Everywhere in the world women live longer than men – but this was not always the case. The available data from rich countries shows that women didn’t live longer than men in the 19th century. What’s the main reason women have a longer life span than men? Why the advantage has grown as time passes? We only have a few clues and the evidence is not sufficient to support a definitive conclusion. Although we know that there are biological, psychological as well as environmental factors which all play a part in women living longer than males, it isn’t clear how much each one contributes.
In spite of how much amount of weight, we are aware that at a minimum, the reason women live longer than men in the present and not previously, is to be due to the fact that a number of key non-biological factors have changed. What are these factors that have changed? Some are well known and relatively straightforward, like the fact that men smoke more often. Some are more complex. For example, there is evidence that in rich countries the female advantage increased in part because infectious diseases used to affect women disproportionately a century ago, so advances in medicine that reduced the long-term health burden from infectious diseases, especially for survivors, ended up raising women’s longevity disproportionately.
Everywhere in the world women tend to live longer than men
The first chart below shows life expectancy at birth for men and women. We can see that every country is above the line of parity diagonally. This means that a newborn girl in all countries can expect to live longer than her older brother.
Interestingly, this chart shows that, while the advantage for women exists in all countries, difference between countries is huge. In Russia women are 10 years older than men, while in Bhutan the difference is just half a year.
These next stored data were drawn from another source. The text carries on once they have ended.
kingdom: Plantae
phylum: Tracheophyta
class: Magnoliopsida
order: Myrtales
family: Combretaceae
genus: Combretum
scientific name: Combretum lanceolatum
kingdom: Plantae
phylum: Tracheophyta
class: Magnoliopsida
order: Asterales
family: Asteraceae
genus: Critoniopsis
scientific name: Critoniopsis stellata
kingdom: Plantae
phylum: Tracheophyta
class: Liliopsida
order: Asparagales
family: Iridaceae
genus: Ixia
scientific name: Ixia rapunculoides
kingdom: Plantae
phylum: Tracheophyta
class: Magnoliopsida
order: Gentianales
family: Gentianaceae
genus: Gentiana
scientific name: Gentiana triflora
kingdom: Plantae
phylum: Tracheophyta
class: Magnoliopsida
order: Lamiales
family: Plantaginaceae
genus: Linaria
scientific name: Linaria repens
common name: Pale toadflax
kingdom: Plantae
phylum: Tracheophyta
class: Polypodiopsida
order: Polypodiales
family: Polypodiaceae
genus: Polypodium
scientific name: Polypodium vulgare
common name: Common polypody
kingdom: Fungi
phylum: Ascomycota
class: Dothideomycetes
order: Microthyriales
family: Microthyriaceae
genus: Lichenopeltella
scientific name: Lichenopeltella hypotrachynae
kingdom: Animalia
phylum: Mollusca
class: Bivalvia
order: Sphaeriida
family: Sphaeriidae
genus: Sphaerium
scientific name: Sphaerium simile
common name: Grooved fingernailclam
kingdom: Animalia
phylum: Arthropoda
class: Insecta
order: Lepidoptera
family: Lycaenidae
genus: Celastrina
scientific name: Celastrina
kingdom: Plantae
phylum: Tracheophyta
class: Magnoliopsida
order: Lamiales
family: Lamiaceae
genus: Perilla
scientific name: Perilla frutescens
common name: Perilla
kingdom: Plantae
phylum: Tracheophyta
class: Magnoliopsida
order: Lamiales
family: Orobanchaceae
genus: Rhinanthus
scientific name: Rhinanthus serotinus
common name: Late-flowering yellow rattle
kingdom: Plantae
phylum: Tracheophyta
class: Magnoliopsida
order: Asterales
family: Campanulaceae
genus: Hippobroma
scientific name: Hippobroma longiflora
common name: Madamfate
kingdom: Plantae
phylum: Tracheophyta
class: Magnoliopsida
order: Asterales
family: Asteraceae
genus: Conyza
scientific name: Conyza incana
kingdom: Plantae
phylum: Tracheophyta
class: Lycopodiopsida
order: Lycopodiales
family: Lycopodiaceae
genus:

In rich countries the longevity advantage for women used to be smaller
Let’s now look at how the gender advantage in life expectancy has changed over time. The chart below shows male and ابر التخسيس female life expectancy when they were born in the US between 1790 to 2014. Two specific points stand out.
There is an upward trend. Both genders living in America are living longer than they were a century ago. This is in line with historical increases in life expectancy everywhere in the world.
The second is that there is a widening gap: The female advantage in life expectancy used to be very modest, but it grew substantially over the last century.
You can confirm that these points are also applicable to other countries with data by clicking on the “Change country” option in the chart. This includes the UK, France, and Sweden.